*** Opening Record set ***
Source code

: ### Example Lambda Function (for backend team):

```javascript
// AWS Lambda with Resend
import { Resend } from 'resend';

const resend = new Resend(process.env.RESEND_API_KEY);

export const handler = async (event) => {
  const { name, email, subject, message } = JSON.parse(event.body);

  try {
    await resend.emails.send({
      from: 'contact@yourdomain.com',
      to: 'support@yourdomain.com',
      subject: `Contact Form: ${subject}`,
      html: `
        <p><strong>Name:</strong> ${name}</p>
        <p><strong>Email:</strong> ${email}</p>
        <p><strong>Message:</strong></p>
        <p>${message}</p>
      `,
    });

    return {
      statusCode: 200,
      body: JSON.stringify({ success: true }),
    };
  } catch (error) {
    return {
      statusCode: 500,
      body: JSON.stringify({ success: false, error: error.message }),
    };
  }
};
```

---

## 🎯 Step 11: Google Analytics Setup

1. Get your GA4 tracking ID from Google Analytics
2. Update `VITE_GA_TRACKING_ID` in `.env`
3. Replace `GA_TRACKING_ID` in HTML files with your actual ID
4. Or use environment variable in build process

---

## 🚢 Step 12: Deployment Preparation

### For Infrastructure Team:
*** Closing Record set ***
Your assignment: Every entry is to be restated word for word.

Reply:
Source code

: ### Example Lambda Function (for backend team):

```javascript
// AWS Lambda with Resend
import { Resend } from 'resend';

const resend = new Resend(process.env.RESEND_API_KEY);

export const handler = async (event) => {
  const { name, email, subject, message } = JSON.parse(event.body);

  try {
    await resend.emails.send({
      from: 'contact@yourdomain.com',
      to: 'support@yourdomain.com',
      subject: `Contact Form: ${subject}`,
      html: `
        <p><strong>Name:</strong> ${name}</p>
        <p><strong>Email:</strong> ${email}</p>
        <p><strong>Message:</strong></p>
        <p>${message}</p>
      `,
    });

    return {
      statusCode: 200,
      body: JSON.stringify({ success: true }),
    };
  } catch (error) {
    return {
      statusCode: 500,
      body: JSON.stringify({ success: false, error: error.message }),
    };
  }
};
```

---

## 🎯 Step 11: Google Analytics Setup

1. Get your GA4 tracking ID from Google Analytics
2. Update `VITE_GA_TRACKING_ID` in `.env`
3. Replace `GA_TRACKING_ID` in HTML files with your actual ID
4. Or use environment variable in build process

---

## 🚢 Step 12: Deployment Preparation

### For Infrastructure Team:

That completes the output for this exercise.